Math 225

Introduction to Biostatistics


Notes from Lecture #15

  1. Confidence Intervals for a Mean

    A Motivating Problem. Each year since 1985, there have been 64 teams in the mens NCAA basketball tournament. (In some years, there have been play-in games where a few teams played an extra game to make the field of 64 teams.) These 64 teams are split into four regionals of 16 teams each. The sixteen teams are seeded from 1 (best) to 16 (worst) and paired up for first round games with a #1 seed playing a #16 seed, a #2 seed playing a #15 seed, and so on. There are a toal of 32 first round games, and each year there are upsets with a lower seeded team (with a higher seed number) winning. It is a national pasttime to predict the entire tournament before it begins. A question is, when filling out your NCAA tournament brackets, how many upsets should you predict in the first round?

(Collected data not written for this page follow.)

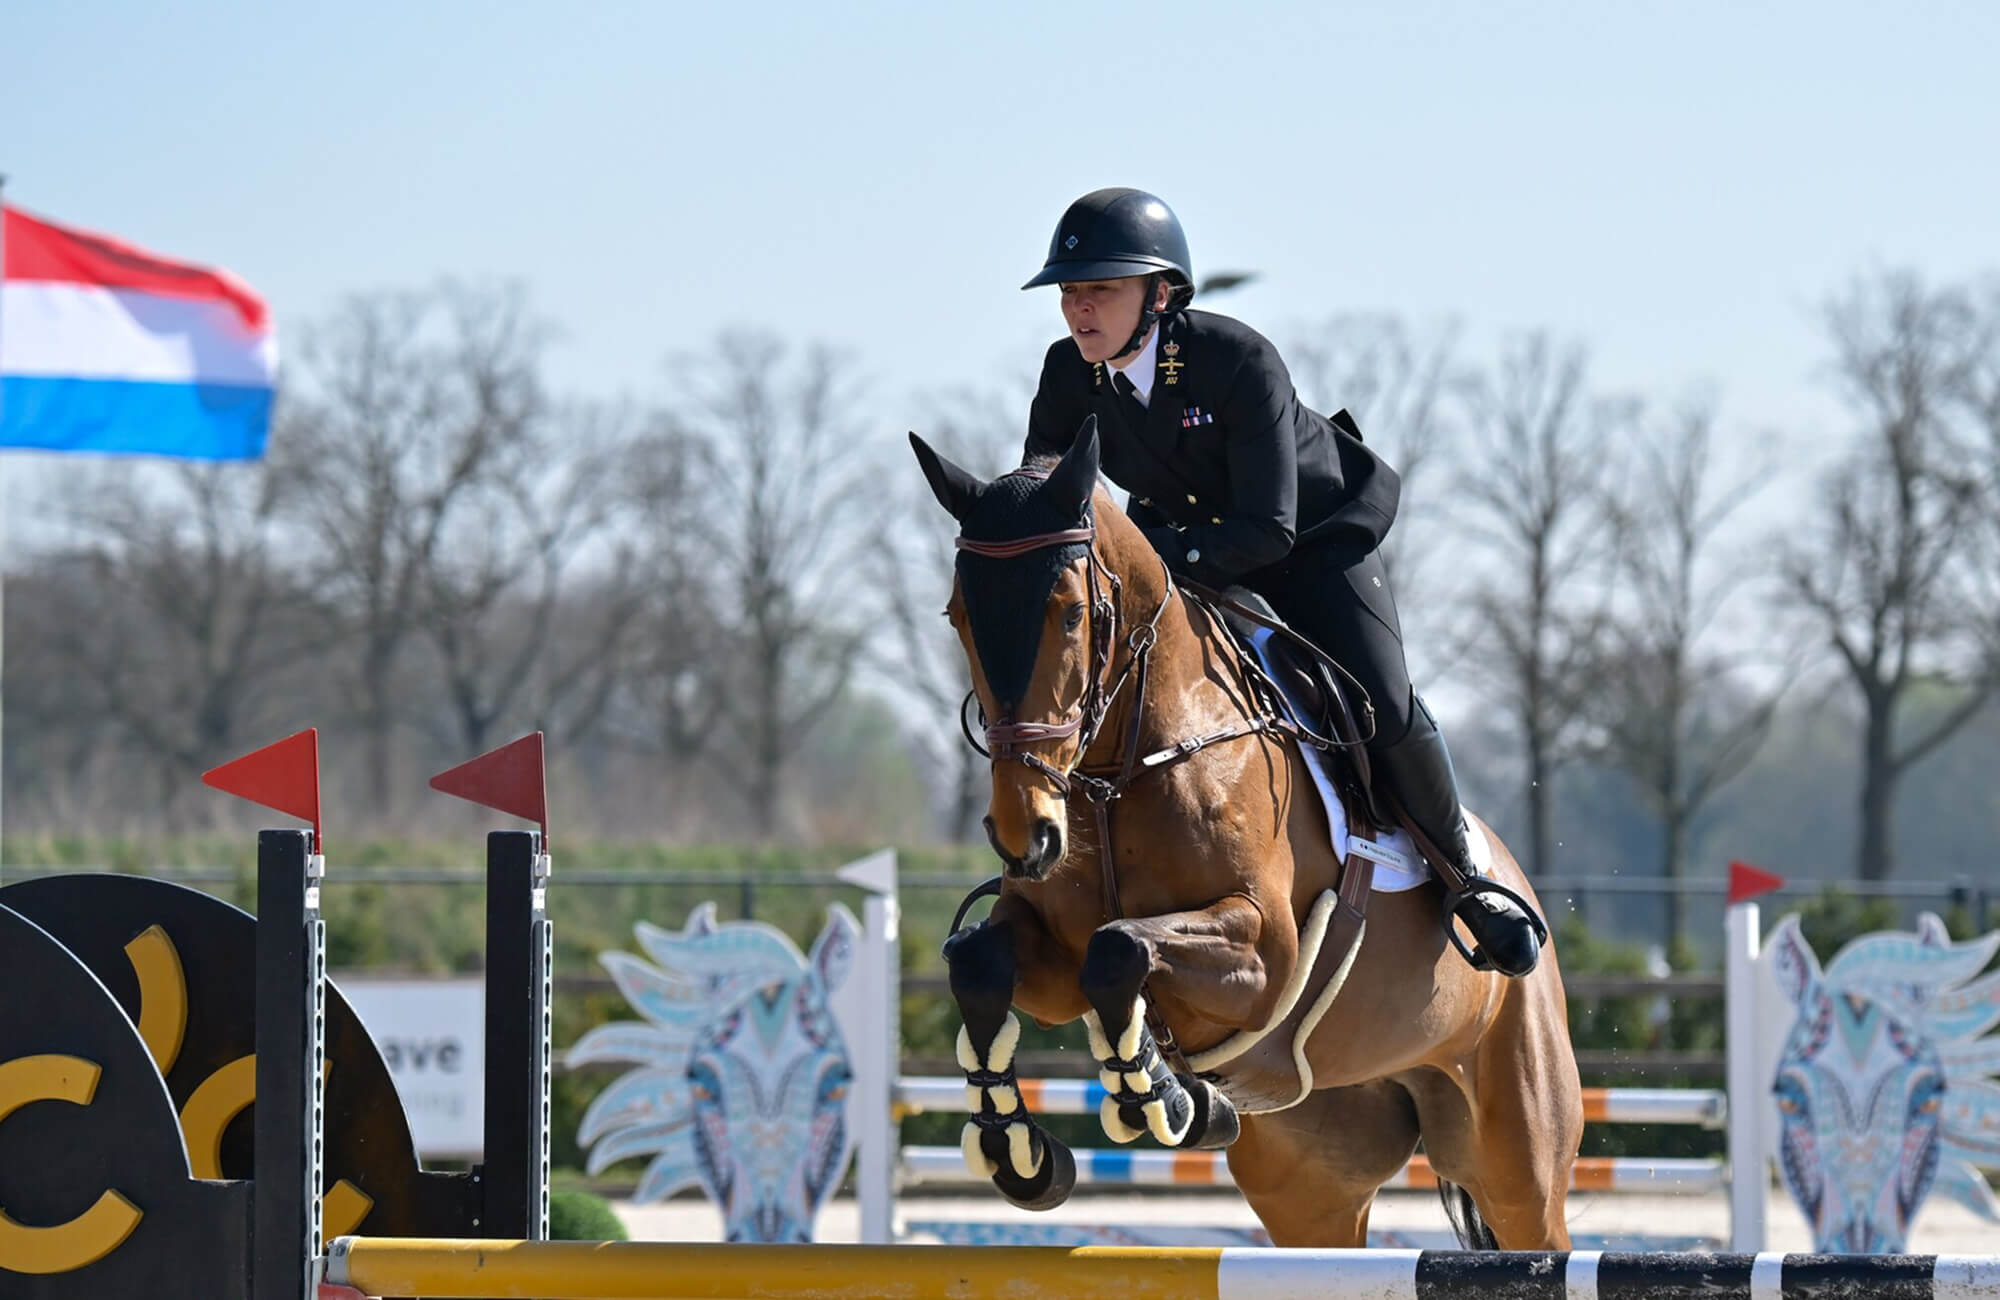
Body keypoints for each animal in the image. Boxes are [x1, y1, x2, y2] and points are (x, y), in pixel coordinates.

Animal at [910, 419, 1582, 1249]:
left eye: (1068, 612)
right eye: (958, 614)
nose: (1024, 832)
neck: (1122, 768)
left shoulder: (1265, 952)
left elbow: (1120, 949)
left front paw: (1159, 1094)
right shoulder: (1051, 955)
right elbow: (984, 962)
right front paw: (1017, 1145)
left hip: (1518, 1160)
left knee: (1535, 1222)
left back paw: (1492, 920)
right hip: (1311, 1185)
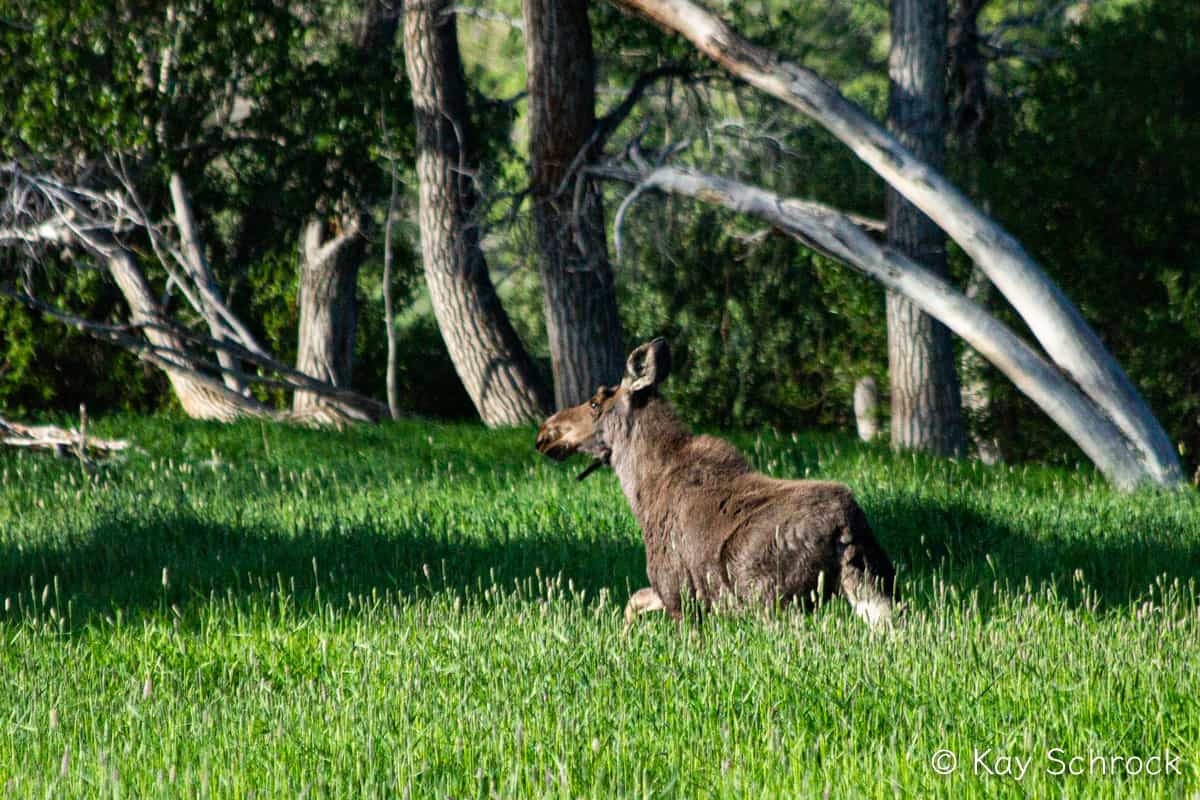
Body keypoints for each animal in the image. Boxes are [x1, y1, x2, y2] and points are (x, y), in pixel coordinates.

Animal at [535, 338, 896, 629]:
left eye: (595, 403)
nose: (545, 432)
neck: (640, 491)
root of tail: (846, 527)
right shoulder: (674, 594)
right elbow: (632, 602)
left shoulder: (678, 593)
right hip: (873, 586)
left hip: (771, 597)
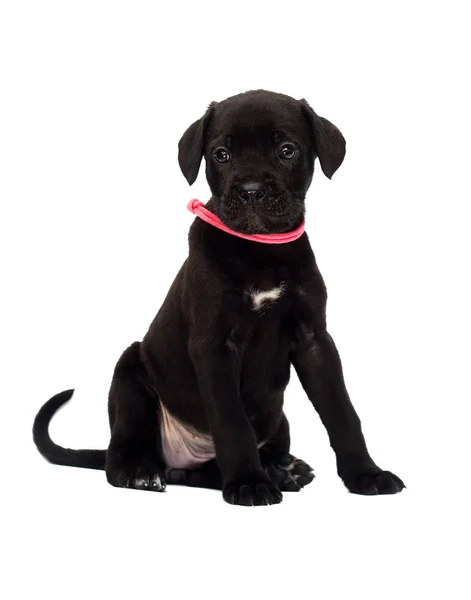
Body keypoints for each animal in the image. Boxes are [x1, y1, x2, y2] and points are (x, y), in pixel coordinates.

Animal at [34, 90, 406, 506]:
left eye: (287, 150)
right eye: (221, 154)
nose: (251, 191)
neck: (259, 250)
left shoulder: (315, 340)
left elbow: (342, 411)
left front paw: (366, 474)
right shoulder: (213, 346)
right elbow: (232, 420)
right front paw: (248, 482)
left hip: (277, 419)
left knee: (202, 472)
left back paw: (283, 470)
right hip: (129, 376)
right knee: (122, 454)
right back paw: (141, 472)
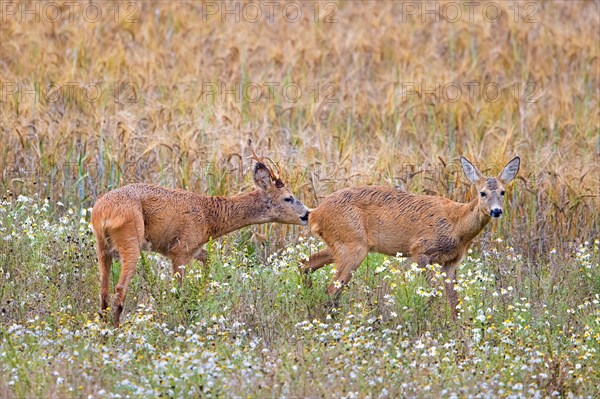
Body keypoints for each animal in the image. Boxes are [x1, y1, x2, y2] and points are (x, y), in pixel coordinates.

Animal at [91, 155, 516, 326]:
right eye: (287, 197)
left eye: (504, 192)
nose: (305, 213)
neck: (211, 214)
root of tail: (100, 212)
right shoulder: (180, 250)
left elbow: (453, 300)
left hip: (104, 250)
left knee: (105, 289)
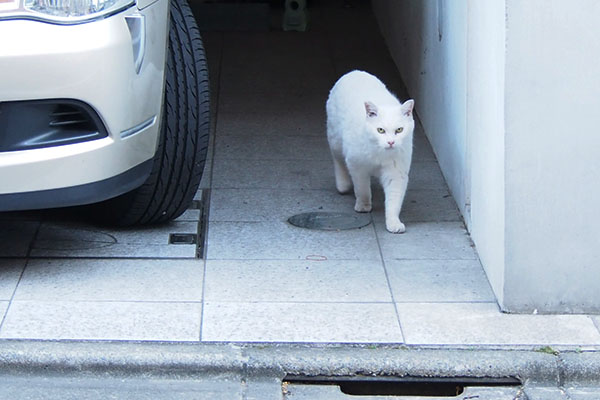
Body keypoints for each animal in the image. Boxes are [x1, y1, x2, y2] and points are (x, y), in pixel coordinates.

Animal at [326, 70, 414, 233]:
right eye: (380, 130)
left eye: (399, 130)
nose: (391, 142)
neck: (380, 154)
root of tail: (354, 72)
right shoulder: (357, 166)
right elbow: (362, 189)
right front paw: (363, 206)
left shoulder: (396, 173)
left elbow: (394, 201)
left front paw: (393, 223)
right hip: (335, 140)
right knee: (338, 161)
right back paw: (343, 185)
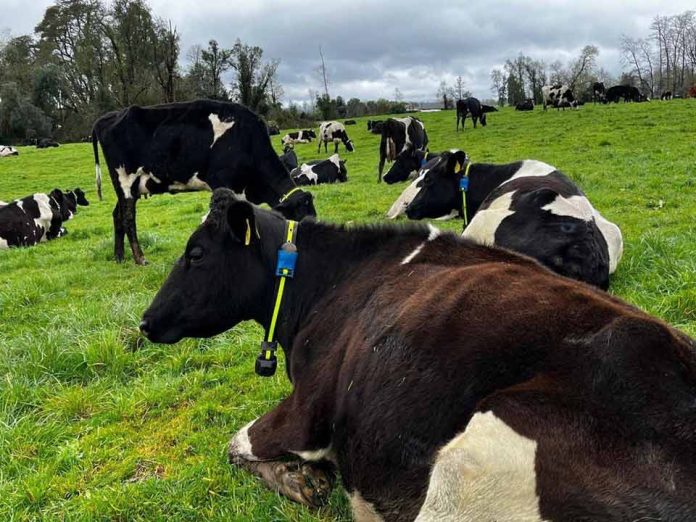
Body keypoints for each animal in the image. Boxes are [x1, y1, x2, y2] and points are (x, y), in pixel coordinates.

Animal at [92, 99, 316, 264]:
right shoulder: (225, 182)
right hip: (125, 180)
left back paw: (119, 257)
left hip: (131, 187)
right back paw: (140, 259)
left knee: (117, 215)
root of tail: (109, 116)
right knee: (128, 218)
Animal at [141, 187, 696, 520]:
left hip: (471, 464)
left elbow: (236, 445)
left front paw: (300, 479)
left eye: (195, 254)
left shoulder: (307, 411)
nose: (145, 321)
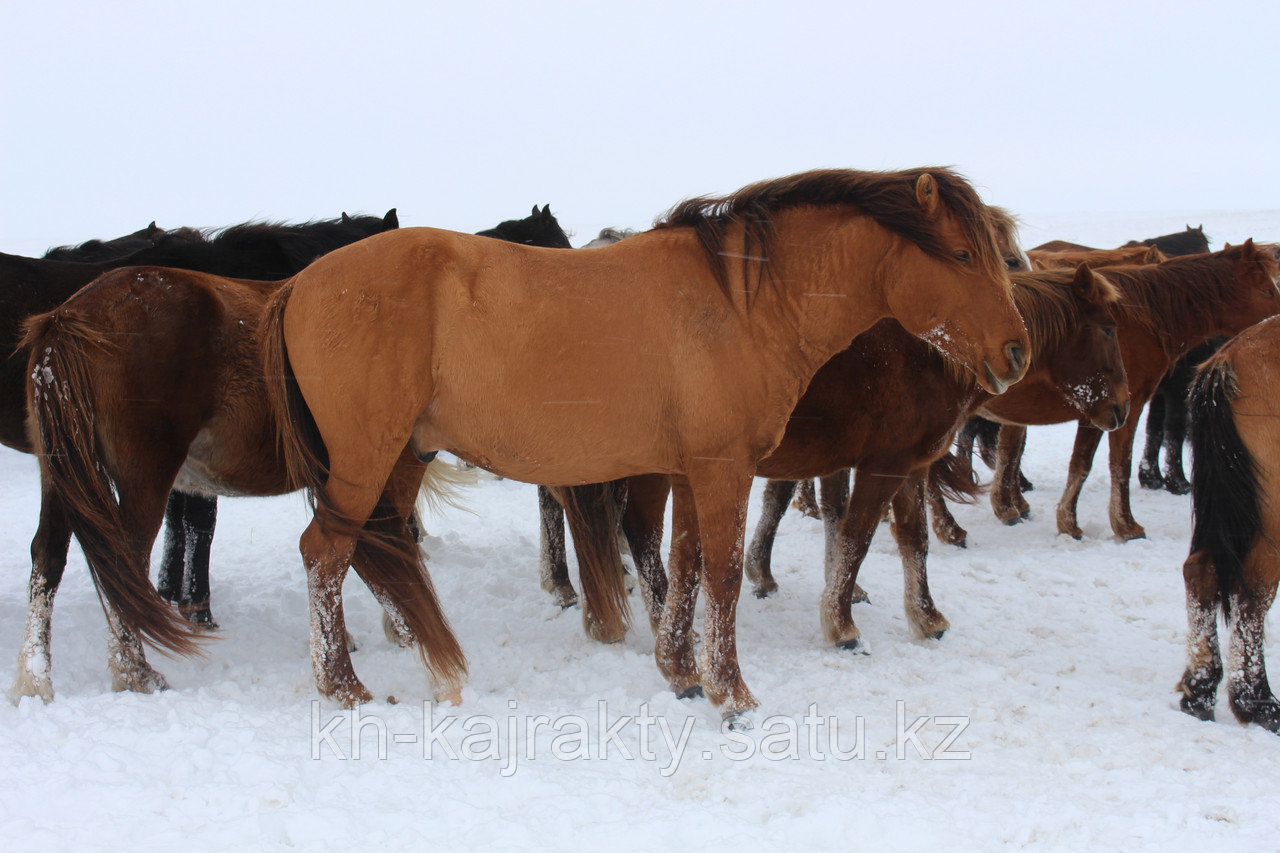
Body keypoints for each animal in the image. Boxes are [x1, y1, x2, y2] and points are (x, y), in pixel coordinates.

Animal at [983, 242, 1274, 537]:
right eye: (1267, 290)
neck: (1143, 320)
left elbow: (1071, 463)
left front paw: (1063, 521)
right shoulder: (1118, 409)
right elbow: (1115, 464)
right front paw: (1124, 525)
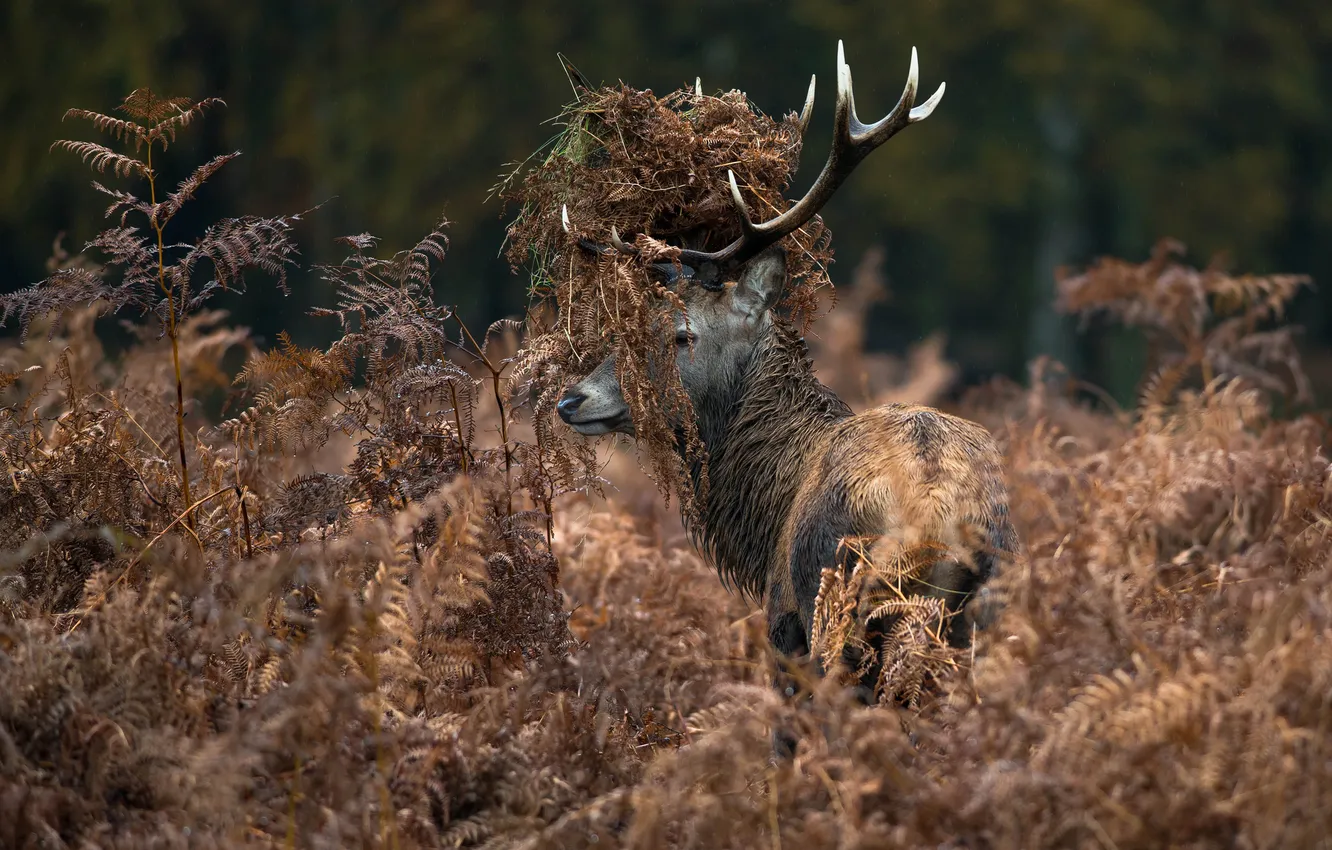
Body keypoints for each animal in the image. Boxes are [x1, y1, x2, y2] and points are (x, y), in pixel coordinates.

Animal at [555, 42, 1018, 725]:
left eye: (682, 334)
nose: (571, 398)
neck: (766, 515)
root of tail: (941, 522)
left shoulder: (783, 629)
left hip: (844, 621)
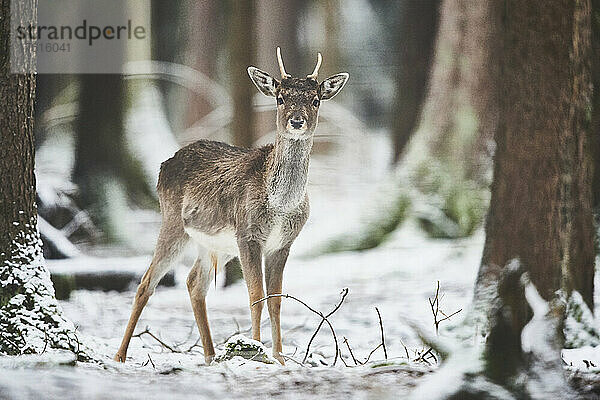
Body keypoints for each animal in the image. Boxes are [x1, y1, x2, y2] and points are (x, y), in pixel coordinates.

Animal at [113, 48, 350, 364]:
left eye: (315, 99)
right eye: (280, 97)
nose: (297, 122)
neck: (281, 206)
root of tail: (164, 164)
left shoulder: (283, 243)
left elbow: (276, 301)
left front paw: (280, 357)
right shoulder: (248, 234)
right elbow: (256, 296)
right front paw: (258, 350)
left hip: (215, 243)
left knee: (193, 282)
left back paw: (211, 356)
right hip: (173, 222)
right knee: (146, 282)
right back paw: (120, 355)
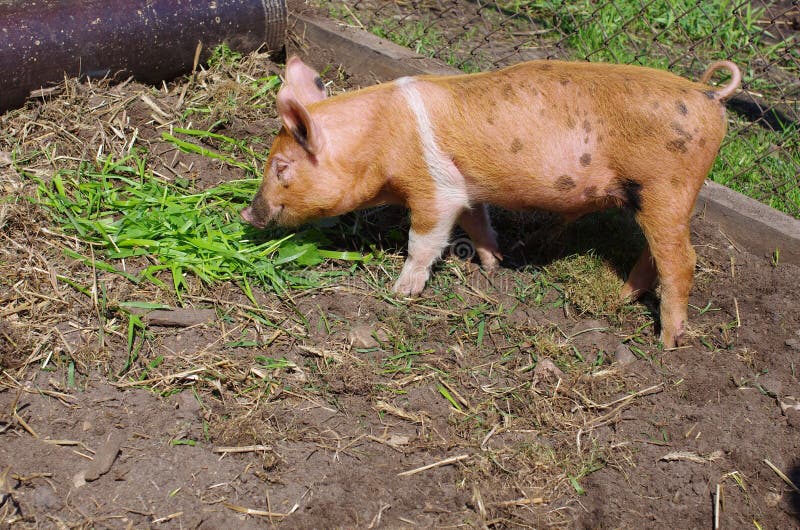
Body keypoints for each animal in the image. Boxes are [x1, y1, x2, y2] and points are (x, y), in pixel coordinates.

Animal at [241, 56, 741, 348]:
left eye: (281, 167)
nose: (247, 213)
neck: (378, 141)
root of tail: (710, 94)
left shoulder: (435, 188)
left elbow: (423, 240)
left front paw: (401, 294)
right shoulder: (465, 188)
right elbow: (478, 222)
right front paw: (492, 264)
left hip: (668, 187)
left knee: (683, 260)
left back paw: (667, 344)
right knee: (655, 254)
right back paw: (620, 299)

  2. A model. We want to base our inference on past data and estimate a mean with confidence. In our standard model, we represent a population as a bucket filled with numbered balls. We could say that we have observed the entire population of 16 tournaments, and there would be no need for inference because we sampled the entire population. Instead, we will think of a tournament as being some sort of random process with the outcomes each year being determined at random from the same process. With this model, we can use the inference techniques of the course.

  3. Data. Here are the number of first round upsets in each tournament since 1985.

    19857<1993>6
    19866<1994>9
    19879<1995>8
    19885<1996>9
    198912<1997>7
    19907<1998>9
    19919<1999>12
    19928<2000>2

    There is no strong skewness or extreme outliers, although two upsets in 2000 was unusually low. The mean and standard deviation of this sample are x-bar = 7.8 and s = 2.5.

  4. Confidence Interval. In this problem, the population mean mu represents the mean number of first round upsets of the hypothetical random process which produces NCAA tournaments. The general form for a confidence interval is

    (estimate) ± (multiplier)(standard error)

    A confidence interval for a population mean mu takes the form

    x-bar ± t* s/sqrt(n)

    where x-bar is the sample mean, n is the sample size, t* is the value such that the area between -t* and t* under a t distribution with n-1 degrees of freedom is the confidence level, and s is the sample standard deviation.

    Plugging in numbers, we are 95% confident that mu is in the interval:

    7.8 ± (2.131)(2.5)/sqrt(16)

    or

    7.8 ± 1.3

    In the context of the problem, I am 95% confident that the process that produces NCAA tournaments has an average number of first round upsets between 6.5 and 9.1.